Today, state law sets strict conditions for burning and allows a maximum of 65,000 acres to be torched in the Willamette Valley each year, a far cry from the 250,000 acres allowed 20 years ago.
Most growers have adopted alternatives to burning, especially since the emergence of reliable markets for grass-seed straw in recent years. But the annual ryegrass raised by many Linn and Lane County farmers isn’t suitable for livestock feed, and the fine fescues grown in the Silverton Hills won’t germinate without fire.
Current law takes those considerations into account, allowing the burning of up to 25,000 acres each year of identified species and steep ground. The Kulongoski bill will have no such exemptions, Ginsburg said, although it would empower the Environmental Quality Commission to allow emergency burning in case of pest or disease outbreaks.

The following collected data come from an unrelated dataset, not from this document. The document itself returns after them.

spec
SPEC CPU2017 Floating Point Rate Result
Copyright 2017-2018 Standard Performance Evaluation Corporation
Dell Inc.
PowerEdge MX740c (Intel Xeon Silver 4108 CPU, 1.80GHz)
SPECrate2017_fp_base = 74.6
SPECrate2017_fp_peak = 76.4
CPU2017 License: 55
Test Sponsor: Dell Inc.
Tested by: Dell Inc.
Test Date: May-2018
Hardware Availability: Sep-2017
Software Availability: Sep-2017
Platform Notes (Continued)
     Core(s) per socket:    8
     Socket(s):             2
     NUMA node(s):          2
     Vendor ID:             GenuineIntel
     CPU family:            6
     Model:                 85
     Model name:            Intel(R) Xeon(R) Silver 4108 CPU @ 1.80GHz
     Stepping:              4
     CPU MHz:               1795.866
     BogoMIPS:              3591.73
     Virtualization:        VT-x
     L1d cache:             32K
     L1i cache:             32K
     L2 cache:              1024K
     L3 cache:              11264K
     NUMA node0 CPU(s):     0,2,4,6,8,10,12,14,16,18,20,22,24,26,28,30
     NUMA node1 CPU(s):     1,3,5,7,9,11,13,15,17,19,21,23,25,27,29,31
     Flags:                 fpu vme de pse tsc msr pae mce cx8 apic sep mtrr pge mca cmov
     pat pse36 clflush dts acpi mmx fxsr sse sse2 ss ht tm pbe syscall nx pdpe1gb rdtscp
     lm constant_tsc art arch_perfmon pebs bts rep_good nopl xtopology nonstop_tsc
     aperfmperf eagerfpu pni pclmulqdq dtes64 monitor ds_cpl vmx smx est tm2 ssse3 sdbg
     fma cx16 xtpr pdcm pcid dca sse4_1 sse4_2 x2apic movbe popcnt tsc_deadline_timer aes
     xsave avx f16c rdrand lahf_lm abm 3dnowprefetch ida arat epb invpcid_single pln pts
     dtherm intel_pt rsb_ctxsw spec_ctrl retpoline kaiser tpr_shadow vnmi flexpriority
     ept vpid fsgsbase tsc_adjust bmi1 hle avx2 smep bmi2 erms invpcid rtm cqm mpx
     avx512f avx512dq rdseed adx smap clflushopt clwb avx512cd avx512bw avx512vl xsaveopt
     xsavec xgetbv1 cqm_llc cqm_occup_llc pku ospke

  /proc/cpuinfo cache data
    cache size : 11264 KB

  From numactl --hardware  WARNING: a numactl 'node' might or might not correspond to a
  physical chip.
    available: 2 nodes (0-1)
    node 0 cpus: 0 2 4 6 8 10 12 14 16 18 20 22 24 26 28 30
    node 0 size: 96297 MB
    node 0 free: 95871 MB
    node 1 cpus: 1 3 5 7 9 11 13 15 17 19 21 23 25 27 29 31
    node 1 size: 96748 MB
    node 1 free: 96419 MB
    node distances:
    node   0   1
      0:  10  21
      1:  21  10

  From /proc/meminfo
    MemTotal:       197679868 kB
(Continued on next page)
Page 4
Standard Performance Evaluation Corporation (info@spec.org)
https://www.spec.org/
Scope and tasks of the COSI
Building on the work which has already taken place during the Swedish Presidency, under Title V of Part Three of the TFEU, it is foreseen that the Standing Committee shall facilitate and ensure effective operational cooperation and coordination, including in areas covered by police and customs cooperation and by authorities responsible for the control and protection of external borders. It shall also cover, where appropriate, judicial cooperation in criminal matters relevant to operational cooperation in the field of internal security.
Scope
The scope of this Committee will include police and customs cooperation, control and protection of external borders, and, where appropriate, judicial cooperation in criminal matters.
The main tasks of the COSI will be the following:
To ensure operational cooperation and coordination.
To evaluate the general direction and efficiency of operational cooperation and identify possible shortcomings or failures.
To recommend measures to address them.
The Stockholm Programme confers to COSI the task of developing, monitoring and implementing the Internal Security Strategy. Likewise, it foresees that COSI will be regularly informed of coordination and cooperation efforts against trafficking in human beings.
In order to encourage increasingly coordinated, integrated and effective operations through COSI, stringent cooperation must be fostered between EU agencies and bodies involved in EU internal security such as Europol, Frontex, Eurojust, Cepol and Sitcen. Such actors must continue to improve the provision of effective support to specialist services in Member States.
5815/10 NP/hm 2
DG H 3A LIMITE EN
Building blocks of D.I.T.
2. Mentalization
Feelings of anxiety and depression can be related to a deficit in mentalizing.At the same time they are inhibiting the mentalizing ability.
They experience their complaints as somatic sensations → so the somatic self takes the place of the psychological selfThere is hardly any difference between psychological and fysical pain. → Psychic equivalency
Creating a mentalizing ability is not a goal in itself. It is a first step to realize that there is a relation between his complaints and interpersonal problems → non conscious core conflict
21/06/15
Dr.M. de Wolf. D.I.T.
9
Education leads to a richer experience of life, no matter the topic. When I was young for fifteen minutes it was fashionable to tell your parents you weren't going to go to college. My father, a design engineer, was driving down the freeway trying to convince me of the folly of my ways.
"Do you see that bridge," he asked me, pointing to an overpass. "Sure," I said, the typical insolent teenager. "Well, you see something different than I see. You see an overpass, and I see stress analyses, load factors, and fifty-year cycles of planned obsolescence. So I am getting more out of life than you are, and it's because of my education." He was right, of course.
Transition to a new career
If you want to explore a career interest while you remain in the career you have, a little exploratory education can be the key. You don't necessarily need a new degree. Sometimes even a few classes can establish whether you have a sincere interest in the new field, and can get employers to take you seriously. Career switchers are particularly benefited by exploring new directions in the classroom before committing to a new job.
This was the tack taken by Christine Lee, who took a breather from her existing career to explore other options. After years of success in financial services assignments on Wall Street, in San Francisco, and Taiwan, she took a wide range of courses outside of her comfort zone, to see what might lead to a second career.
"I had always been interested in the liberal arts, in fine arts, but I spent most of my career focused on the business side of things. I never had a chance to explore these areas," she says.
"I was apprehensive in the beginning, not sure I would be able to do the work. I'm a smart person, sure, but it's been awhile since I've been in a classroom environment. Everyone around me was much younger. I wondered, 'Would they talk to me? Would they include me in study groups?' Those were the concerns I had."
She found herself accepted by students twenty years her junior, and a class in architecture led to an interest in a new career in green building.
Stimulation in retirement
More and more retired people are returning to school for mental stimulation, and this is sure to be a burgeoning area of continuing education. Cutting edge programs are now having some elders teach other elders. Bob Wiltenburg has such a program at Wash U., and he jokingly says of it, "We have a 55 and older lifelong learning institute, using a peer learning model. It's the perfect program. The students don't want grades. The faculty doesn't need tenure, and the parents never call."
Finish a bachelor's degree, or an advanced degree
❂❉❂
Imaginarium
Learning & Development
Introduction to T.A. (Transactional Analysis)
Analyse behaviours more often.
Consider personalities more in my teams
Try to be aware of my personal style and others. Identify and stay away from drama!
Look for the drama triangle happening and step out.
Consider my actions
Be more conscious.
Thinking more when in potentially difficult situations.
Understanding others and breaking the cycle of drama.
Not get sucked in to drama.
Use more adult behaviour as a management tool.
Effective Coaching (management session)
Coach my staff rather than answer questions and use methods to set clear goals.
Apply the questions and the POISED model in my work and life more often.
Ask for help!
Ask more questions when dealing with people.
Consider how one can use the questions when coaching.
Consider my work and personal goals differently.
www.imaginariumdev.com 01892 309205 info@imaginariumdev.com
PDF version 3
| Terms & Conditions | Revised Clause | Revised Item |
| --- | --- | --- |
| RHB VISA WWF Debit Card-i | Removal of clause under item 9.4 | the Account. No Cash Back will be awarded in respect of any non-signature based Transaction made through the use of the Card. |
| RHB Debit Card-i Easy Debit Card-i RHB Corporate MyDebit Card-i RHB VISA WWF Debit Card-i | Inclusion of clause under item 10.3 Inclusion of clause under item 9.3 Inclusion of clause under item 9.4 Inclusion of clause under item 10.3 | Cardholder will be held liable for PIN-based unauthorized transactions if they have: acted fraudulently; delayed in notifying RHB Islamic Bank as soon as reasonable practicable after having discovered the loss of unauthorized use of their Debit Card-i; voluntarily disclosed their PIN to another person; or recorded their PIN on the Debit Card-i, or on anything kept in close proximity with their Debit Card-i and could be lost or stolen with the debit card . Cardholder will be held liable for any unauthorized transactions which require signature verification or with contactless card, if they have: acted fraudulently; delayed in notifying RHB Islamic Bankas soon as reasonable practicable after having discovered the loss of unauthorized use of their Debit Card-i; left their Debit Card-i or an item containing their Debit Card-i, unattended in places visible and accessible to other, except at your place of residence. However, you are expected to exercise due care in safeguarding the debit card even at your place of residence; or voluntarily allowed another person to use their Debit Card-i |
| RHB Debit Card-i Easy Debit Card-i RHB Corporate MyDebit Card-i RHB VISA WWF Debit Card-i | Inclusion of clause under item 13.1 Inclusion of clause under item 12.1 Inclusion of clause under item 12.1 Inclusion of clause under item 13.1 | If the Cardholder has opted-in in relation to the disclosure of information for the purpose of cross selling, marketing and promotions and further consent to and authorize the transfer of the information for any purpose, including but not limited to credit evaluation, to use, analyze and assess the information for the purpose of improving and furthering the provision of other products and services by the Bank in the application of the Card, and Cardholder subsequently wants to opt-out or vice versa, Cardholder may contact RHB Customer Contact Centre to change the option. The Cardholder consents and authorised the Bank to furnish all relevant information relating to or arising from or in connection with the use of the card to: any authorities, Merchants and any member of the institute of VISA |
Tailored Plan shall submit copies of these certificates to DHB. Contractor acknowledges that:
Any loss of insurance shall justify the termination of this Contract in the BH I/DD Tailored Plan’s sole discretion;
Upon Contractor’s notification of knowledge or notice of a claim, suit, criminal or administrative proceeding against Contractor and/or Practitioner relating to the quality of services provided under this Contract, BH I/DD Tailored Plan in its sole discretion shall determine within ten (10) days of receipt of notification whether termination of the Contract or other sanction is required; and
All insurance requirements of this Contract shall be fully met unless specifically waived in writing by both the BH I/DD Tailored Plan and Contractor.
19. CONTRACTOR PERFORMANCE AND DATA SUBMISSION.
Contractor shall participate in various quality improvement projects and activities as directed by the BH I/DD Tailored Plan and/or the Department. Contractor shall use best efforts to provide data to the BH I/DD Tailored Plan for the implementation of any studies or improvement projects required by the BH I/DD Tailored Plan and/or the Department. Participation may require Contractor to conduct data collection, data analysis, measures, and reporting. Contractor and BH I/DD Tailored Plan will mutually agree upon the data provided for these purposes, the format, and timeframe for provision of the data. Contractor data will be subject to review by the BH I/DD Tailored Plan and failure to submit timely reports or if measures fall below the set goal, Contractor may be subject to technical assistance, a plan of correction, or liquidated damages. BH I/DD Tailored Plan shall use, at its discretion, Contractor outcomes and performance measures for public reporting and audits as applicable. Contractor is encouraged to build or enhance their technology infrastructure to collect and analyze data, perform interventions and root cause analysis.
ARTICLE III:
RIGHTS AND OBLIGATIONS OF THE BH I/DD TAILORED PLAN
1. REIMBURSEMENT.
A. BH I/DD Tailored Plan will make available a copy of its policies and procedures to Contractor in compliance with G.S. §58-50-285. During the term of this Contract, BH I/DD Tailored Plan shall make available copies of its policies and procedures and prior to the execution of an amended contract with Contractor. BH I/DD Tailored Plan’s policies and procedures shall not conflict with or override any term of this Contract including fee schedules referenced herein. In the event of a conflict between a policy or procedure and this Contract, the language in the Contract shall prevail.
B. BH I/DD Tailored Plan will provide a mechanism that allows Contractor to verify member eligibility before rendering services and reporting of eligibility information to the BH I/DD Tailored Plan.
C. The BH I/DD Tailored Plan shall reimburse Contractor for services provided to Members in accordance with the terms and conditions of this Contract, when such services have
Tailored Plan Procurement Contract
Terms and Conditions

“There would be no routine burning,” Ginsburg said.
Kulongoski’s proposal is sure to run into stiff opposition from the Oregon Seed Council, the industry’s trade group, which helped scuttle a bill to ban field burning introduced last year by Rep. Paul Holvey, D-Eugene.
Roger Beyer, the council’s executive secretary, could not be reached for comment Thursday. But in an interview last month, he reiterated the group’s stance opposing any attempt to ban burning entirely.
“It’s been reduced more than 80 percent,” he told the Gazette-Times. “If you want farming to be a viable industry in this state, you have to let farmers use the tools they need to be able to do it, and one of those tools is field burning.”